‘Patient 3.0’—Empowering Patients as Partners

Sept. 27, 2014
What is Patient 3.0, and what does it suggest about how the doctor-patient relationship can be made better? This was the theme of the keynote address delivered last week by Paul Tang, M.D., a practicing internist and chief innovation and technology officer at the Palo Alto Medical Foundation (PAMF), at the Health IT Summit in New York City, sponsored by the Institute for Health Technology Transformation, also known as iHT2.

What is Patient 3.0, and what does it suggest about how the doctor-patient relationship can be made better? This was the theme of the keynote address delivered last week by Paul Tang, M.D., a practicing internist and chief innovation and technology officer at the Palo Alto Medical Foundation (PAMF), at the Health IT Summit in New York City, sponsored by the Institute for Health Technology Transformation, also known as iHT2. (Since December 2013, iHT2 has been in partnership with Healthcare Informatics through its acquisition by the Vendome Group LLC, the parent company of Healthcare Informatics.)

In his view, what he terms Patient 3.0 (and its counterpart, Provider 3.0), can improve care by allowing the doctor and patient to share knowledge and share decision making. He said the patient-centered care model has fallen short of its goals of using care coordination and communication to improve primary care. He sees a gap, or a need for doctors to communicate with their patients as people—using the term “person-centered” care.

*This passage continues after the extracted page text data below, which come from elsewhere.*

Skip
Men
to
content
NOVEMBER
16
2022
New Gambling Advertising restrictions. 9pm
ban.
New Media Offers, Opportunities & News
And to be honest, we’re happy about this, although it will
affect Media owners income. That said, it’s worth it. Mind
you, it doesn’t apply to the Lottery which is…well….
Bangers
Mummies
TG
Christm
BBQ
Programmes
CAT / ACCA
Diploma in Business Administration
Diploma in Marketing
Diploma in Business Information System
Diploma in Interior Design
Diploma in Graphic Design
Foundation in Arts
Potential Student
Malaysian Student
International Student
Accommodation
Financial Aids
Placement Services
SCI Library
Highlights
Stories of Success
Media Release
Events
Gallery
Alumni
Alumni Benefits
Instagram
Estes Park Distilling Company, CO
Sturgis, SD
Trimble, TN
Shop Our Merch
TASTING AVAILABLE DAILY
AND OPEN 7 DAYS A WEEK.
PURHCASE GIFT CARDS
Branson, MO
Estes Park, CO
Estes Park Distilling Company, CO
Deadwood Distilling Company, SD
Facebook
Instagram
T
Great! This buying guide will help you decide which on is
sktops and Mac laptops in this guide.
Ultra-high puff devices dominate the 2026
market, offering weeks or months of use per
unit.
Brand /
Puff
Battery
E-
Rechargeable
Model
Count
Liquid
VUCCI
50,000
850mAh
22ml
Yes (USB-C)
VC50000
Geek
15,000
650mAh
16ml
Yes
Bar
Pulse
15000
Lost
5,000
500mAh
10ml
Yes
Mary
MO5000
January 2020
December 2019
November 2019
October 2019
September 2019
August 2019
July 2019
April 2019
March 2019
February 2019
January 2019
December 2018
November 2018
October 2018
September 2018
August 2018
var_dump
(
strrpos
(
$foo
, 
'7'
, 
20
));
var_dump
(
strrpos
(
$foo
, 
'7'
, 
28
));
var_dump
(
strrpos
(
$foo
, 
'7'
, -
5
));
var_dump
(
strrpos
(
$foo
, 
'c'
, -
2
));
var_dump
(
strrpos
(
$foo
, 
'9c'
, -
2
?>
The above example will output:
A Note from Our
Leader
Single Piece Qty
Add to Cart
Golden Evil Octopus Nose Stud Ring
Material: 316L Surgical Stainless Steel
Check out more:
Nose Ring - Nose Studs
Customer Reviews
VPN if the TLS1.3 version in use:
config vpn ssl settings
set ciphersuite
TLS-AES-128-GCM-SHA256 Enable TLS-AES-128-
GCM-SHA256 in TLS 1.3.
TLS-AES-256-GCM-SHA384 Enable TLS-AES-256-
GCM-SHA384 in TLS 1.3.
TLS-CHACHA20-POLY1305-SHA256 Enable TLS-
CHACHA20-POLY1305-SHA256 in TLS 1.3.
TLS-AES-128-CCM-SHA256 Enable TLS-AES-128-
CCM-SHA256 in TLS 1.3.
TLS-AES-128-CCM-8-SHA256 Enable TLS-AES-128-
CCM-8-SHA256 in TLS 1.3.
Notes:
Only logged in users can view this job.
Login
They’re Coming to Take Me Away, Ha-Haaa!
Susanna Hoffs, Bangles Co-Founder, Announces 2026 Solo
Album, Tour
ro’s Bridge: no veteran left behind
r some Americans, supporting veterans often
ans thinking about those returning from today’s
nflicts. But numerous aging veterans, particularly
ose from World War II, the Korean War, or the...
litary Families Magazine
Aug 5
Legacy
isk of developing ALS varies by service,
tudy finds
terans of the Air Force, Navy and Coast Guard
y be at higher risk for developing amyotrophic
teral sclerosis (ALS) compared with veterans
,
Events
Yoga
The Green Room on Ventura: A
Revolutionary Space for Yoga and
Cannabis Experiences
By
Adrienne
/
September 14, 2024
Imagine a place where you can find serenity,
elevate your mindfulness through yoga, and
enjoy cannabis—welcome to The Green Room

Using the example of a diabetic patient named Brian, Dr. Tang said the patient is coping with his disease by sticking to rigid routines and a restricted diet, which thrown up walls between his relationship with the other members of his family. While he is supported by his primary-care physician, who tells him what he needs to do: lose weight, stop smoking, check his sugar level, take his meds, and get blood tests before his next doctor visit, Tang termed this type of interaction as Patient 1.0—which he described as essentially a doctor yelling at the patient or telling him what to do—an approach that he said has not been very successful in changing patient behavior.

Tang said that in focus groups at PAMF, patients talked about doctors “yelling” at them instead of communicating with them on their own terms. Those goals may not be expressed in terms of, for example, controlling blood sugar levels, but in rather terms of what is really important to the patient, such as living a longer and healthier life. He gave a few examples, one of which was, “I want to live to 90.”

In his view, patient goals such as these should be incorporated into a personalized patient record. “In my mind and in the patient’s mind, let’s maximize the chance of living to 90,” he said. “This is a person-centered view of how we are a partner in helping you meet your life goals, which is this case is helping him to live to 90.”

Technology plays a key role as an enabler of Patient 3.0, in Tang’s view. For care of diabetes patients, PAMF offers patents a glucometer with a wireless adaptor, which allows patients with diabetes to take sugar level readings and transmit the information directly to the physician. This makes the communication between the physician and patient more seamless, bypassing the need for the patent to record the reading manually on paper and schedule an office visit.

“That’s why we created this feedback where you can receive the information directly and get the tools you need,” he said. One of those tools is just plotting of data, which can point to correlations with lifestyle changes that result in “teachable moments” that change behavior. In a group of patients at PAMF, the approach has led patients to adopt changes that have made a difference in their diabetes management.

“Basically they were learning things that we may have said in words, but they were learning from their own bodies,” Tang said—that is, the difference between Patient 1.0 and Patient 3.0. The wireless glucometer he cited in his presentation is more than merely a device to read blood sugar readings; its real purpose is to achieve data, which will improve care across disease settings, he said. “We have transformed the way they [the patients] can control information if we give them the data, the knowledge and the tools to do so,” empowering the patient.

In fact, the name of the online disease management program Tang described is just that: EMPOWER-D, the acronym for Engaging and Motivating Patients Online with Enhanced Resources for Diabetes, which was initiated in 2007. Since then, platforms such as HealthKit, which allows sharing of health and fitness data, and Bluetooth have made seamless sharing of data much easier.

PAMF has since extended the concept for the treatment of hypertension (EMPOWER-H). That program incorporates a blood-pressure monitor, a pedometer and a weight scale, which can be uploaded into their personal health record; and it created a population management tool for use on the clinician side.

Technology as made major strides since 2007, when EMPOWER-D was first initiated (in his presentation, Tang showed the picture of a Palm Trio, noting that neither the company nor the device are around today). Those strides are transforming the doctor-patient relationship into a partnership in managing chronic disease.

“With patient 3.0, if we focus on the job of the person, with their holistic health goals, we will be far better in terms of engagement and in terms of partners,” Tang said. Placing the right tools in the hands of patients is not only more efficient but also is more practical, because it can be applied to all diseases, not just one disease. It provides for a partnership between doctor and patient that “will enable this new world that can affect the health status of the entire population or the entire community,” he said.